O presidente do Conselho Regional de Administração do Distrito Federal (CRA/DF), Hélio Queiroz da Silva, abriu a palavra para convidados na plateia, que além de solicitarem a valorização da profissão, levantaram questões como a transformação da carreira em típica de Estado e para que todos os cargos de gestão sejam ocupados por administradores.

— Nós que estamos nessa graduação [em Administração], que a gente consiga olhar com mais orgulho para o papel do administrador, para formar novos líderes e bons profissionais — destacou a aluna da Fundação Getúlio Vargas (FGV) Maria Gabriela Rauzer.

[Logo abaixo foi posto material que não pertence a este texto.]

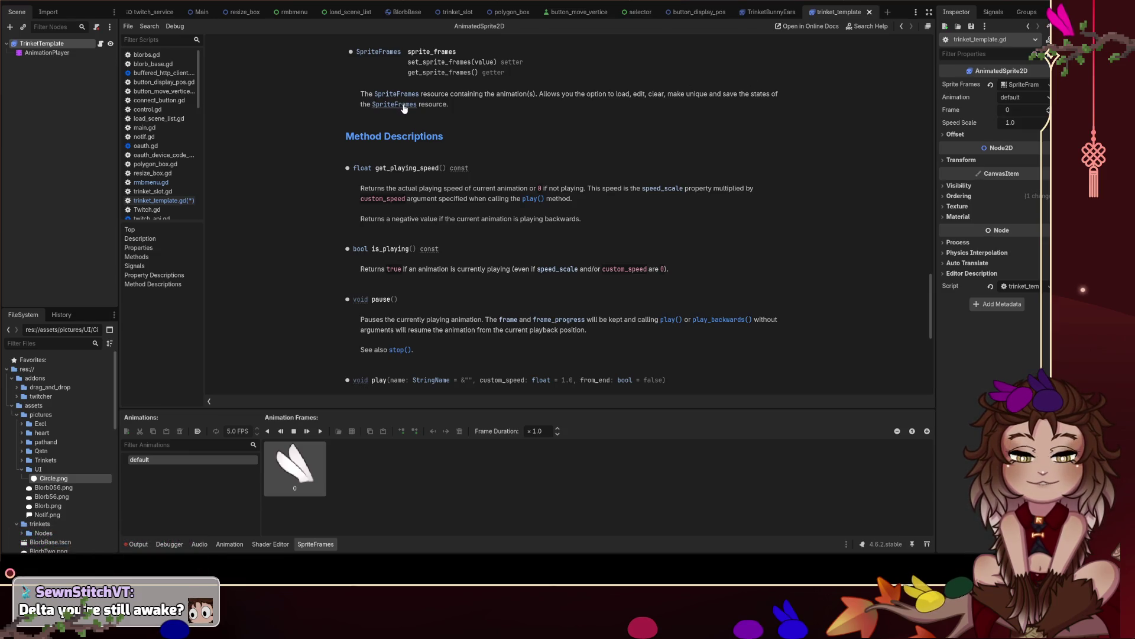
scroll(476, 143, up, 3)
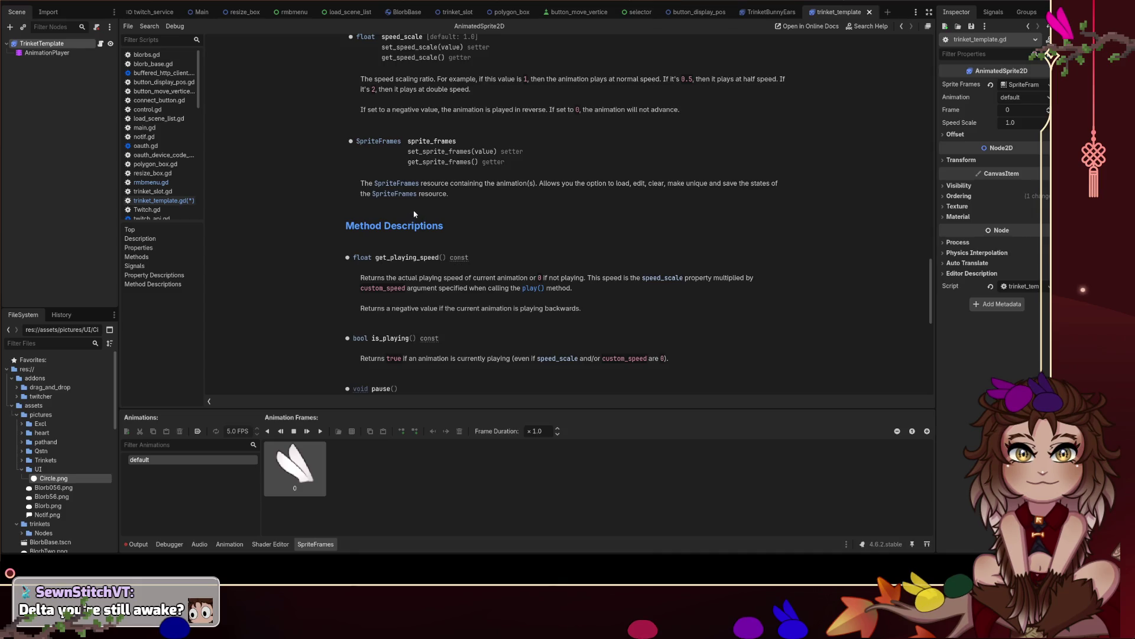
scroll(422, 219, up, 2)
scroll(435, 215, down, 1)
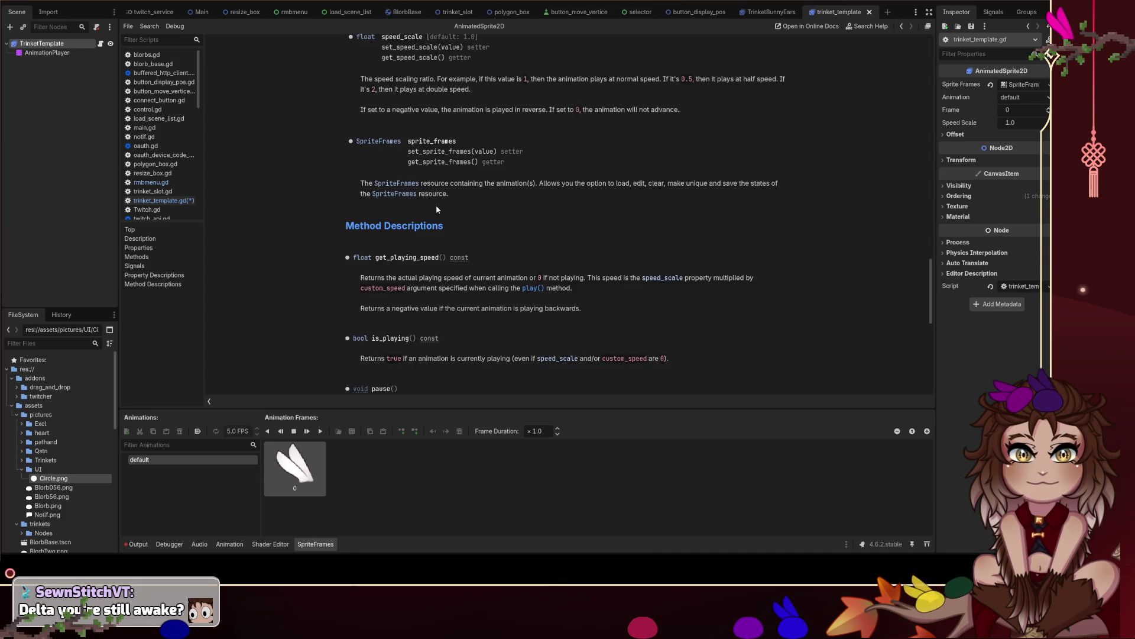
scroll(436, 207, down, 2)
scroll(437, 207, down, 3)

Segundo a diretora de Relações Institucionais do CRA/DF, Andréa Antinoro, não basta defender o espaço do profissional, é preciso demonstrar o valor econômico da profissão. 

— Boa gestão reduz desperdícios, aumenta a produtividade, fortalece empresas e melhora serviços públicos e gera desenvolvimento real — disse a diretora.

Diretor de Administração e Finanças do CRA/DF, Ivan Calderon destacou que a profissão é uma das mais antigas na história da humanidade. Ele lembrou a necessidade de adaptações ao longo dos anos e também defendeu a ocupação de lugares que por direito cabem aos administradores.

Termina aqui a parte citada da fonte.